# [WORK TASK]
Report every line from the following entries that contains the string "Awardees".

# [INFORMATION SHOWN]
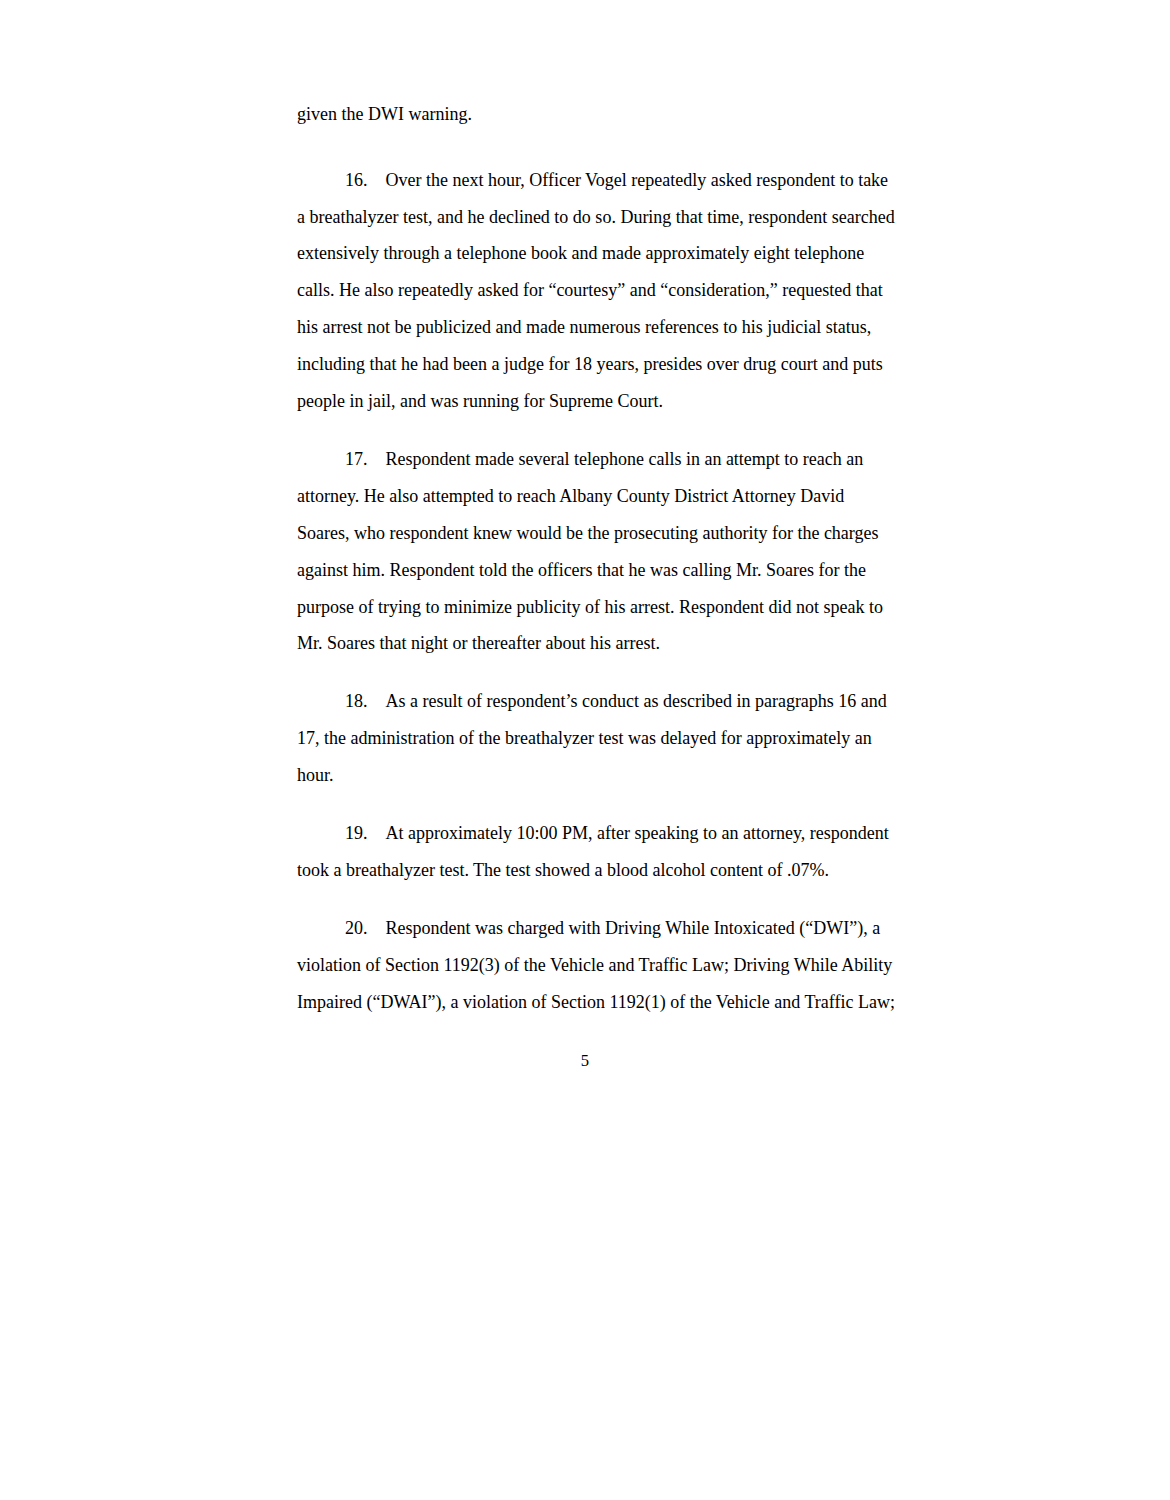given the DWI warning.
16. Over the next hour, Officer Vogel repeatedly asked respondent to take a breathalyzer test, and he declined to do so. During that time, respondent searched extensively through a telephone book and made approximately eight telephone calls. He also repeatedly asked for “courtesy” and “consideration,” requested that his arrest not be publicized and made numerous references to his judicial status, including that he had been a judge for 18 years, presides over drug court and puts people in jail, and was running for Supreme Court.
17. Respondent made several telephone calls in an attempt to reach an attorney. He also attempted to reach Albany County District Attorney David Soares, who respondent knew would be the prosecuting authority for the charges against him. Respondent told the officers that he was calling Mr. Soares for the purpose of trying to minimize publicity of his arrest. Respondent did not speak to Mr. Soares that night or thereafter about his arrest.
18. As a result of respondent’s conduct as described in paragraphs 16 and 17, the administration of the breathalyzer test was delayed for approximately an hour.
19. At approximately 10:00 PM, after speaking to an attorney, respondent took a breathalyzer test. The test showed a blood alcohol content of .07%.
20. Respondent was charged with Driving While Intoxicated (“DWI”), a violation of Section 1192(3) of the Vehicle and Traffic Law; Driving While Ability Impaired (“DWAI”), a violation of Section 1192(1) of the Vehicle and Traffic Law;
5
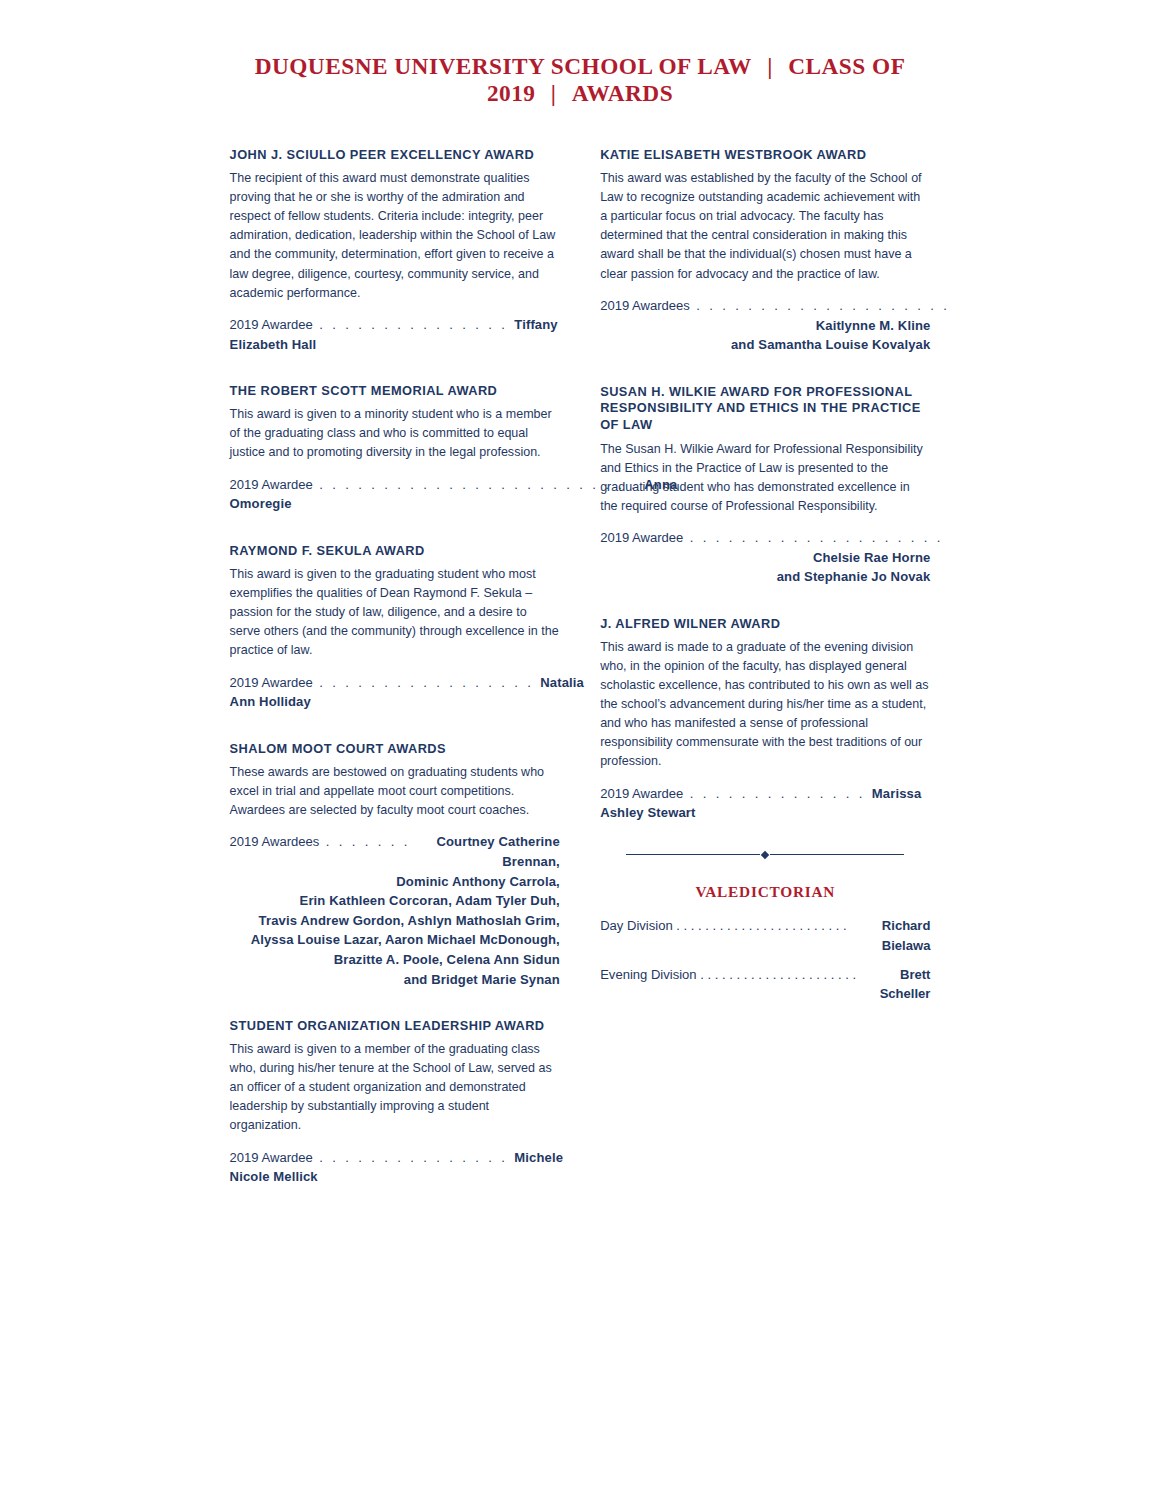Duquesne University School of Law | Class of 2019 | Awards
John J. Sciullo Peer Excellency Award
The recipient of this award must demonstrate qualities proving that he or she is worthy of the admiration and respect of fellow students. Criteria include: integrity, peer admiration, dedication, leadership within the School of Law and the community, determination, effort given to receive a law degree, diligence, courtesy, community service, and academic performance.
2019 Awardee . . . . . . . . . . . . . . . Tiffany Elizabeth Hall
The Robert Scott Memorial Award
This award is given to a minority student who is a member of the graduating class and who is committed to equal justice and to promoting diversity in the legal profession.
2019 Awardee . . . . . . . . . . . . . . . . . . . . . . . . . Anna Omoregie
Raymond F. Sekula Award
This award is given to the graduating student who most exemplifies the qualities of Dean Raymond F. Sekula – passion for the study of law, diligence, and a desire to serve others (and the community) through excellence in the practice of law.
2019 Awardee . . . . . . . . . . . . . . . . . Natalia Ann Holliday
Shalom Moot Court Awards
These awards are bestowed on graduating students who excel in trial and appellate moot court competitions. Awardees are selected by faculty moot court coaches.
2019 Awardees . . . . . . . Courtney Catherine Brennan,
Dominic Anthony Carrola,
Erin Kathleen Corcoran, Adam Tyler Duh,
Travis Andrew Gordon, Ashlyn Mathoslah Grim,
Alyssa Louise Lazar, Aaron Michael McDonough,
Brazitte A. Poole, Celena Ann Sidun
and Bridget Marie Synan
Student Organization Leadership Award
This award is given to a member of the graduating class who, during his/her tenure at the School of Law, served as an officer of a student organization and demonstrated leadership by substantially improving a student organization.
2019 Awardee . . . . . . . . . . . . . . . Michele Nicole Mellick
Katie Elisabeth Westbrook Award
This award was established by the faculty of the School of Law to recognize outstanding academic achievement with a particular focus on trial advocacy. The faculty has determined that the central consideration in making this award shall be that the individual(s) chosen must have a clear passion for advocacy and the practice of law.
2019 Awardees . . . . . . . . . . . . . . . . . . . . Kaitlynne M. Kline
and Samantha Louise Kovalyak
Susan H. Wilkie Award for Professional Responsibility and Ethics in the Practice of Law
The Susan H. Wilkie Award for Professional Responsibility and Ethics in the Practice of Law is presented to the graduating student who has demonstrated excellence in the required course of Professional Responsibility.
2019 Awardee . . . . . . . . . . . . . . . . . . . . Chelsie Rae Horne
and Stephanie Jo Novak
J. Alfred Wilner Award
This award is made to a graduate of the evening division who, in the opinion of the faculty, has displayed general scholastic excellence, has contributed to his own as well as the school’s advancement during his/her time as a student, and who has manifested a sense of professional responsibility commensurate with the best traditions of our profession.
2019 Awardee . . . . . . . . . . . . . . Marissa Ashley Stewart
Valedictorian
Day Division . . . . . . . . . . . . . . . . . . . . . . . . Richard Bielawa
Evening Division . . . . . . . . . . . . . . . . . . . . . . Brett Scheller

# [WRITTEN SOLUTION]
These awards are bestowed on graduating students who excel in trial and appellate moot court competitions. Awardees are selected by faculty moot court coaches.
2019 Awardees . . . . . . . Courtney Catherine Brennan,
2019 Awardees . . . . . . . . . . . . . . . . . . . . Kaitlynne M. Kline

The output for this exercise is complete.